INSTRUCTIONS TO FOLLOW:
Could you format the text lines of the listing below as a JSON list of strings, one string per line, skipping blank lines and leaving the pictures out?
Top of PROVIDED DATA
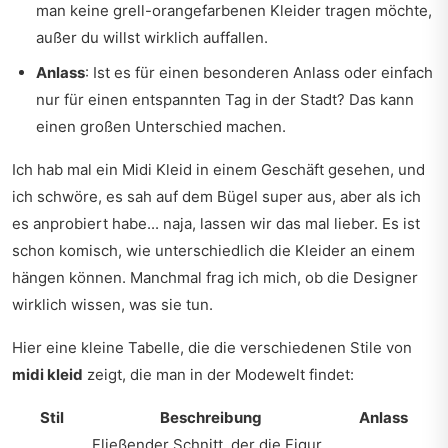
man keine grell-orangefarbenen Kleider tragen möchte,
außer du willst wirklich auffallen.
Anlass
: Ist es für einen besonderen Anlass oder einfach
nur für einen entspannten Tag in der Stadt? Das kann
einen großen Unterschied machen.
Ich hab mal ein Midi Kleid in einem Geschäft gesehen, und
ich schwöre, es sah auf dem Bügel super aus, aber als ich
es anprobiert habe... naja, lassen wir das mal lieber. Es ist
schon komisch, wie unterschiedlich die Kleider an einem
hängen können. Manchmal frag ich mich, ob die Designer
wirklich wissen, was sie tun.
Hier eine kleine Tabelle, die die verschiedenen Stile von
midi kleid
zeigt, die man in der Modewelt findet:
Stil
Beschreibung
Anlass
Fließender Schnitt, der die Figur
Bottom of PROVIDED DATA
REPLY TO THE EXERCISE:
[
  "man keine grell-orangefarbenen Kleider tragen möchte,",
  "außer du willst wirklich auffallen.",
  "Anlass",
  ": Ist es für einen besonderen Anlass oder einfach",
  "nur für einen entspannten Tag in der Stadt? Das kann",
  "einen großen Unterschied machen.",
  "Ich hab mal ein Midi Kleid in einem Geschäft gesehen, und",
  "ich schwöre, es sah auf dem Bügel super aus, aber als ich",
  "es anprobiert habe... naja, lassen wir das mal lieber. Es ist",
  "schon komisch, wie unterschiedlich die Kleider an einem",
  "hängen können. Manchmal frag ich mich, ob die Designer",
  "wirklich wissen, was sie tun.",
  "Hier eine kleine Tabelle, die die verschiedenen Stile von",
  "midi kleid",
  "zeigt, die man in der Modewelt findet:",
  "Stil",
  "Beschreibung",
  "Anlass",
  "Fließender Schnitt, der die Figur"
]